**Exercise requirements:**
1/ According to the sickle cell article, how much private funding has been identified for the campaign?
2/ From the sickle cell article, extract the passage starting with "The Georgia Research" and going on through "to the alliance.", copying it word for word.

**Study text:**
Georgia Research Alliance announces $15 million effort to fight sickle cell disease

A team from some of Georgia’s leading medical research institutions will soon embark on an effort to find new treatments and therapies for sickle cell disease.

The Georgia Research Alliance, an umbrella organization that includes eight universities and medical schools, formally announced the five-year, $15 million campaign Thursday. Private funding of $7.5 million has been identified and an additional $7.6 million will come from the alliance’s state appropriations over a five-year period, according to the alliance.

The plan includes endowed chairs to participate in the research, laboratory infrastructure, and other assistance to boost research and clinical capabilities.

“Sickle cell disease impacts over 100,000 people in the U.S every year, predominantly in the African American community,” Gov. Brian Kemp said in a statement. “The good news is researchers and clinicians here in Georgia know how to tackle some of the most challenging problems facing humankind.”

The alliance is a nonprofit public-private partnership that began about 30 years ago between state economic development officials and colleges and universities in Georgia that conduct medical research. Its member universities are Augusta University, Clark Atlanta University, Emory University, Georgia Tech, Georgia State University, Mercer University, Morehouse School of Medicine and the University of Georgia.

**Material provided:**
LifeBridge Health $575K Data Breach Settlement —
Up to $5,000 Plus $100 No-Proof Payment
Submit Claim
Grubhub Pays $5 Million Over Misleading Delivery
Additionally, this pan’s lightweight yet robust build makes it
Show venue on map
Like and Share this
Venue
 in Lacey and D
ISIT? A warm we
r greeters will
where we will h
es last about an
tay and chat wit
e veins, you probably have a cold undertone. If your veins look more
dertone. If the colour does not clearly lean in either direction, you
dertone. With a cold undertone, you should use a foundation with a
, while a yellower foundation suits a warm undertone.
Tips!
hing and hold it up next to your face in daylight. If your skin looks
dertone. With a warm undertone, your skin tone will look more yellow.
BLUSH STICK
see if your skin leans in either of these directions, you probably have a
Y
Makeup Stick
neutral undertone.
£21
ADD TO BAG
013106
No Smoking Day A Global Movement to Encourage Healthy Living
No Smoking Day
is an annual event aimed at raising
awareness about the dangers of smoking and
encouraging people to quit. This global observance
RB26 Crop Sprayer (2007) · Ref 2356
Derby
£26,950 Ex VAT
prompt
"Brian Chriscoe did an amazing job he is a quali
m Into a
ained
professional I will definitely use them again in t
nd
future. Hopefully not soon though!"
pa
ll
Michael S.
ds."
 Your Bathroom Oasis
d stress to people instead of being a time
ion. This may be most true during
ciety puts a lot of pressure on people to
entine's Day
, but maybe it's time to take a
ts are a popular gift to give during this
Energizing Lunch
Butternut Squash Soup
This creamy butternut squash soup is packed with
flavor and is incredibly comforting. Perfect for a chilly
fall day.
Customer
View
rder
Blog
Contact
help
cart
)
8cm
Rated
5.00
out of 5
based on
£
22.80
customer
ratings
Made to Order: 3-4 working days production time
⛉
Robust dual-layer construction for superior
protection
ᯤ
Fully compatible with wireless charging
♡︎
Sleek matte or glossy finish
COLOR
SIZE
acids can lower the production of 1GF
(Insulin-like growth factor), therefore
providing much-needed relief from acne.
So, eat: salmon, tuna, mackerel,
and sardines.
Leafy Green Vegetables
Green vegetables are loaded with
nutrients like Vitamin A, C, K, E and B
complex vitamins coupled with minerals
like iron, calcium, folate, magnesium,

**Solutions:**
1/ $7.5 million.

2/
The Georgia Research Alliance, an umbrella organization that includes eight universities and medical schools, formally announced the five-year, $15 million campaign Thursday. Private funding of $7.5 million has been identified and an additional $7.6 million will come from the alliance’s state appropriations over a five-year period, according to the alliance.